-- Opening Marker --

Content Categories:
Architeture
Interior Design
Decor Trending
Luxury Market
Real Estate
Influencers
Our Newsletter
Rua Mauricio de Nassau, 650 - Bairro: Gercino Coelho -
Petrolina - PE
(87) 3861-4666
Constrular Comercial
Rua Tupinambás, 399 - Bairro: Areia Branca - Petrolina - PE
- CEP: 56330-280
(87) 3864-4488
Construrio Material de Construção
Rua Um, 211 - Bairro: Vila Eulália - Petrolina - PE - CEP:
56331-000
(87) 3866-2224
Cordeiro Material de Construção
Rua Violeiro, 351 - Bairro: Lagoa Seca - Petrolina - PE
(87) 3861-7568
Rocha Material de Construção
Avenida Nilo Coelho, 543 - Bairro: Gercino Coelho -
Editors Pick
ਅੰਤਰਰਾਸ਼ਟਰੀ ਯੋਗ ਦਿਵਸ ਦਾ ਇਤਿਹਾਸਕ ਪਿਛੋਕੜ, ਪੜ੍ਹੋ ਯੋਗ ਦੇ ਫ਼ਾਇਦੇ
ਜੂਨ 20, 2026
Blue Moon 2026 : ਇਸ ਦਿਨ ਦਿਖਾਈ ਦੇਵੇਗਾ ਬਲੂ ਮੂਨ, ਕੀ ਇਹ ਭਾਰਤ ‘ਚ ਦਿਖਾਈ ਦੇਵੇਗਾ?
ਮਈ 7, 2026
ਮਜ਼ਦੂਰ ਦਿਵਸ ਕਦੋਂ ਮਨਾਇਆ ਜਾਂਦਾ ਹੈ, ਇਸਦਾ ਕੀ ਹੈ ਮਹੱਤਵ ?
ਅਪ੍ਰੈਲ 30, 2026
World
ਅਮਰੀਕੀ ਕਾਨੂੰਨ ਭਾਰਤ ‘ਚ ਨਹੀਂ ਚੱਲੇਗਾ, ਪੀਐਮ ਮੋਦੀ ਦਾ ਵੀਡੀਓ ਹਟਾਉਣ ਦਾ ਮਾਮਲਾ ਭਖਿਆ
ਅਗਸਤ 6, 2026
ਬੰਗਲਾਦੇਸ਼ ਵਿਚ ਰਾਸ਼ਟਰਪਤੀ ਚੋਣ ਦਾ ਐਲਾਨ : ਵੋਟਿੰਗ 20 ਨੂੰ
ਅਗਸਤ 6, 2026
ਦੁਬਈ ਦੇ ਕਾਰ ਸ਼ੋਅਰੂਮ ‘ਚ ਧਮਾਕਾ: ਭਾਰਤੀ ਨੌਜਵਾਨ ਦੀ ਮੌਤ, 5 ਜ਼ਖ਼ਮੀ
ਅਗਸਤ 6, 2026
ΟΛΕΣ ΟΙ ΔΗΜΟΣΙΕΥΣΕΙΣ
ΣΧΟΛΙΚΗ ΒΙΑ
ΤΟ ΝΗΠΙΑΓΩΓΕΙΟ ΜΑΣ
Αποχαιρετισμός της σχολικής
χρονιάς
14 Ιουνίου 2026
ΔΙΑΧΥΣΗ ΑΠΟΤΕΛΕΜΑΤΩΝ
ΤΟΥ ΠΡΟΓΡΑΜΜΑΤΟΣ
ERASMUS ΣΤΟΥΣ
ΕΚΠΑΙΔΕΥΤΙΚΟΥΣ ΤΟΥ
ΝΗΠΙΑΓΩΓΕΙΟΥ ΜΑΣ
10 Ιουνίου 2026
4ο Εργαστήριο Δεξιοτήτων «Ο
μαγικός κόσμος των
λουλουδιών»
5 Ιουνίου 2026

-- Closing Marker --

■ **Work order**
Retype every line above with nothing changed.

■ **Solution to this exercise**
Content Categories:
Architeture
Interior Design
Decor Trending
Luxury Market
Real Estate
Influencers
Our Newsletter
Rua Mauricio de Nassau, 650 - Bairro: Gercino Coelho -
Petrolina - PE
(87) 3861-4666
Constrular Comercial
Rua Tupinambás, 399 - Bairro: Areia Branca - Petrolina - PE
- CEP: 56330-280
(87) 3864-4488
Construrio Material de Construção
Rua Um, 211 - Bairro: Vila Eulália - Petrolina - PE - CEP:
56331-000
(87) 3866-2224
Cordeiro Material de Construção
Rua Violeiro, 351 - Bairro: Lagoa Seca - Petrolina - PE
(87) 3861-7568
Rocha Material de Construção
Avenida Nilo Coelho, 543 - Bairro: Gercino Coelho -
Editors Pick
ਅੰਤਰਰਾਸ਼ਟਰੀ ਯੋਗ ਦਿਵਸ ਦਾ ਇਤਿਹਾਸਕ ਪਿਛੋਕੜ, ਪੜ੍ਹੋ ਯੋਗ ਦੇ ਫ਼ਾਇਦੇ
ਜੂਨ 20, 2026
Blue Moon 2026 : ਇਸ ਦਿਨ ਦਿਖਾਈ ਦੇਵੇਗਾ ਬਲੂ ਮੂਨ, ਕੀ ਇਹ ਭਾਰਤ ‘ਚ ਦਿਖਾਈ ਦੇਵੇਗਾ?
ਮਈ 7, 2026
ਮਜ਼ਦੂਰ ਦਿਵਸ ਕਦੋਂ ਮਨਾਇਆ ਜਾਂਦਾ ਹੈ, ਇਸਦਾ ਕੀ ਹੈ ਮਹੱਤਵ ?
ਅਪ੍ਰੈਲ 30, 2026
World
ਅਮਰੀਕੀ ਕਾਨੂੰਨ ਭਾਰਤ ‘ਚ ਨਹੀਂ ਚੱਲੇਗਾ, ਪੀਐਮ ਮੋਦੀ ਦਾ ਵੀਡੀਓ ਹਟਾਉਣ ਦਾ ਮਾਮਲਾ ਭਖਿਆ
ਅਗਸਤ 6, 2026
ਬੰਗਲਾਦੇਸ਼ ਵਿਚ ਰਾਸ਼ਟਰਪਤੀ ਚੋਣ ਦਾ ਐਲਾਨ : ਵੋਟਿੰਗ 20 ਨੂੰ
ਅਗਸਤ 6, 2026
ਦੁਬਈ ਦੇ ਕਾਰ ਸ਼ੋਅਰੂਮ ‘ਚ ਧਮਾਕਾ: ਭਾਰਤੀ ਨੌਜਵਾਨ ਦੀ ਮੌਤ, 5 ਜ਼ਖ਼ਮੀ
ਅਗਸਤ 6, 2026
ΟΛΕΣ ΟΙ ΔΗΜΟΣΙΕΥΣΕΙΣ
ΣΧΟΛΙΚΗ ΒΙΑ
ΤΟ ΝΗΠΙΑΓΩΓΕΙΟ ΜΑΣ
Αποχαιρετισμός της σχολικής
χρονιάς
14 Ιουνίου 2026
ΔΙΑΧΥΣΗ ΑΠΟΤΕΛΕΜΑΤΩΝ
ΤΟΥ ΠΡΟΓΡΑΜΜΑΤΟΣ
ERASMUS ΣΤΟΥΣ
ΕΚΠΑΙΔΕΥΤΙΚΟΥΣ ΤΟΥ
ΝΗΠΙΑΓΩΓΕΙΟΥ ΜΑΣ
10 Ιουνίου 2026
4ο Εργαστήριο Δεξιοτήτων «Ο
μαγικός κόσμος των
λουλουδιών»
5 Ιουνίου 2026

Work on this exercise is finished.